The 2009 campaign saw Moran move to the half-forward line and that's where he's operated in this championship season -- with great success.

"He's one of those versatile players that can play anywhere from half-back to half-forward," said former Waterford captain Fergal Hartley.

In 2008, Moran captained the Waterford IT team that edged out Limerick IT in a classic Fitzgibbon Cup decider, a game which required two periods of extra-time before two star-studded sides were finally prised apart.

Current Wexford boss Colm Bonnar managed that WIT team to glory and is full of admiration for Moran and his versatility.

"We played Waterford in a challenge match in New Ross and he was full-forward," Bonnar revealed. "We found him very hard to manage. On the puck-outs, he's a great man to win possession and take a couple of scores. He has a good head about him too and can spray the ball around.

"He was our captain and centre-back when we won the Fitzgibbon Cup. When we were in trouble, we had the option of moving him to midfield and he would come up with two or three points. He's been a huge addition to Waterford and is still very young at 23-years-old."

Bonnar, domiciled in Waterford for many years, remembers that Moran carried a "big reputation" on to the senior stage from the underage ranks.

"He was a big man playing underage," Bonnar said. "We played him full-back (for WIT) another year and he marked Joe Canning.

"You could put him out to wing-back, centre-back, a fella you could play anywhere.
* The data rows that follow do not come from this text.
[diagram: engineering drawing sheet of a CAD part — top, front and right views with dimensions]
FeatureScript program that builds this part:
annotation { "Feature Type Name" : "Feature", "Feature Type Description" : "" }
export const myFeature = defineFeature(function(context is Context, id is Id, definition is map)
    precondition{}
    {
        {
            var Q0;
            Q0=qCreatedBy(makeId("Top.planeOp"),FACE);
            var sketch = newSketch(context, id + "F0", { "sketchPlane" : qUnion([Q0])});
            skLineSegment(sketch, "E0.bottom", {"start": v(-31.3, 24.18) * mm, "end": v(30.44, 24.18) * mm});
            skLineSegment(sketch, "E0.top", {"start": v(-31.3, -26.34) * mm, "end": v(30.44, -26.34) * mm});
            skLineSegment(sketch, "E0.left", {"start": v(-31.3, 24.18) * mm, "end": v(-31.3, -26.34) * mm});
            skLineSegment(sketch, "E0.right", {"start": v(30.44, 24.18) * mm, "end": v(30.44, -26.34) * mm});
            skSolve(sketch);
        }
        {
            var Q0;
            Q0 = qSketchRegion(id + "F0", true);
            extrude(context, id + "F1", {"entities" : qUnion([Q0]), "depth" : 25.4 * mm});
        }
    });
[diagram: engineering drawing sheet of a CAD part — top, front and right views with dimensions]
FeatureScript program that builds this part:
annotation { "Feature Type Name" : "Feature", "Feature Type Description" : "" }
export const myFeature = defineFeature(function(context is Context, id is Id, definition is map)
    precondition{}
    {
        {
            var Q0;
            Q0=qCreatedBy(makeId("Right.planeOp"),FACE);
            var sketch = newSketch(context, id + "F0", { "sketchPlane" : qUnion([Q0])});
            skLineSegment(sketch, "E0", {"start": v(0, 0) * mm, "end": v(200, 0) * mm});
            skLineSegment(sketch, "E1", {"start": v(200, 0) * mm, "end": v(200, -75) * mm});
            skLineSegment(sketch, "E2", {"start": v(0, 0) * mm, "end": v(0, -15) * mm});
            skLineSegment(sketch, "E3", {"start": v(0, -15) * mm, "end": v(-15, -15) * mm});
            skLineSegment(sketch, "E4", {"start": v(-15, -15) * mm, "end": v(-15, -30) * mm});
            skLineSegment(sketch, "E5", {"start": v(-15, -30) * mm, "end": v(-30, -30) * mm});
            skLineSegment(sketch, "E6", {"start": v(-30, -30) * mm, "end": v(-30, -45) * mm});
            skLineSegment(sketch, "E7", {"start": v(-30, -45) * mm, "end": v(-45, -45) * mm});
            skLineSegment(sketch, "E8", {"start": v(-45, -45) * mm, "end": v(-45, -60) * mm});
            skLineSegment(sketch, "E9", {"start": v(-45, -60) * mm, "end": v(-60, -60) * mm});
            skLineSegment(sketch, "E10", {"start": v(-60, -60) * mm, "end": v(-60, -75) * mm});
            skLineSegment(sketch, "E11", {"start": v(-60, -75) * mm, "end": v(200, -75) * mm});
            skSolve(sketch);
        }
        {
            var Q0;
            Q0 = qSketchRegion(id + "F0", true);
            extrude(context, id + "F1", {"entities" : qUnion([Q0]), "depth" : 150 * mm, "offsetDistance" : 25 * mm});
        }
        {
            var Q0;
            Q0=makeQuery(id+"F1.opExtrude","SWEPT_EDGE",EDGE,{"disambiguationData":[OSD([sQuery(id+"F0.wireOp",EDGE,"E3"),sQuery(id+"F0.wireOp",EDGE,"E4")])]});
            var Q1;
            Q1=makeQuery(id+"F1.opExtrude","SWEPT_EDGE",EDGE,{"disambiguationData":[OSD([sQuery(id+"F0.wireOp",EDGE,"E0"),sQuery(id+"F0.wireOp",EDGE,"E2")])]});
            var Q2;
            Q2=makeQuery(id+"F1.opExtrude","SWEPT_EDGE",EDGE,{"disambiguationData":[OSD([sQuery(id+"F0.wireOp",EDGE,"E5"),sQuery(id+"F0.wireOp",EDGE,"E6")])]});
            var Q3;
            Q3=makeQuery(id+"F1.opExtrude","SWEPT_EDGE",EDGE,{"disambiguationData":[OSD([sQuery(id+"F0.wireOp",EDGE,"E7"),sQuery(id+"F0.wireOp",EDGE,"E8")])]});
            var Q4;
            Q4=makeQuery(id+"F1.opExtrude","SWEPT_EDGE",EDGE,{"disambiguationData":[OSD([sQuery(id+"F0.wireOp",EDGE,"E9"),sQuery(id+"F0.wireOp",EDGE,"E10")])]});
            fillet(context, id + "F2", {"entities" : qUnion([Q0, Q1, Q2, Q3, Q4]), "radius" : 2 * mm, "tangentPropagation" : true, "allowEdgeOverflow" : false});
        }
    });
He's comfortable coming to the ball and facing it. It took him a while to find his feet with Waterford, but he had the commitment and dedication to hurling to make it.

"He was a great captain for us and led by example, hugely committed to training and a good mixer with the other players. He was well-liked and wasn't afraid to socialise with the lads when it had to be done!

"Guys he played with, like TJ Reid and John Dalton from Kilkenny, had the utmost respect for Kevin as a hurler."

Moran spent four years at WIT and, in that time, Bonnar watched him blossom. Having honed his skills all over the field, Moran is acutely aware of his defensive responsibilities, particularly in the current Waterford system, which is heavily based around squeezing space and nullifying the opposition.

Moran agrees: "I think we're all working on the same wavelength. The lads are emphasising that there are no individuals anymore. We've been building a team spirit over the last couple of years and we're getting where we want to be. Defending is part of it -- everyone does their bit."

As he prepares for tomorrow's showdown with Tipp, Moran admits that it would be foolish not to learn from the Cats, who have scaled unparalleled hurling heights in recent years.

"They're up there," he said. "If you're going to take from someone, you have to take from Kilkenny, don't you?"